**PROBLEM TO WORK ON**
Return, in their exact form, the lines that lie between the start of the data below and the line containing "Metacritic scores remained", with both ends included.

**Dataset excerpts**

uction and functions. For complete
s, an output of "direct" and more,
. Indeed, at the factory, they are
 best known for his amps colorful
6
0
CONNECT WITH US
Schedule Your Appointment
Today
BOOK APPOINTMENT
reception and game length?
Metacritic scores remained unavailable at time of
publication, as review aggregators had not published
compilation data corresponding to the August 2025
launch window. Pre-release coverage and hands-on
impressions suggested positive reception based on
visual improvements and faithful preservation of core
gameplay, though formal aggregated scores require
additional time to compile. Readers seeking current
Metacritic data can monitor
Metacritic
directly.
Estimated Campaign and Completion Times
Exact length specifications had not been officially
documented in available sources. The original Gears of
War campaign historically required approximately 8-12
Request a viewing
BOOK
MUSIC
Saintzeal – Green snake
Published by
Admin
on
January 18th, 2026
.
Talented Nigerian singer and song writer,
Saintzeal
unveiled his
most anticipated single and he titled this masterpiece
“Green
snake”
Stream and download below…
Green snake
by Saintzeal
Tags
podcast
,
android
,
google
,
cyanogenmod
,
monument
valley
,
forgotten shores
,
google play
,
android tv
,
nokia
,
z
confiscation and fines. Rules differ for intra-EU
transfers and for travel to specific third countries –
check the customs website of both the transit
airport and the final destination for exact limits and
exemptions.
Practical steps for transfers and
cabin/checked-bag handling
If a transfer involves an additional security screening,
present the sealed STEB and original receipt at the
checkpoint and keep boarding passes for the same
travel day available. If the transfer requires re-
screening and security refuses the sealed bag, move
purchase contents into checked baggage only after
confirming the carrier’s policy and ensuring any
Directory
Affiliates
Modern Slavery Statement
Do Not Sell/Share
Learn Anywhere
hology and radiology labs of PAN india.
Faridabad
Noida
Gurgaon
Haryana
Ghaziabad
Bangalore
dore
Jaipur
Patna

**RESULT FOR THIS TASK**
uction and functions. For complete
s, an output of "direct" and more,
. Indeed, at the factory, they are
 best known for his amps colorful
6
0
CONNECT WITH US
Schedule Your Appointment
Today
BOOK APPOINTMENT
reception and game length?
Metacritic scores remained unavailable at time of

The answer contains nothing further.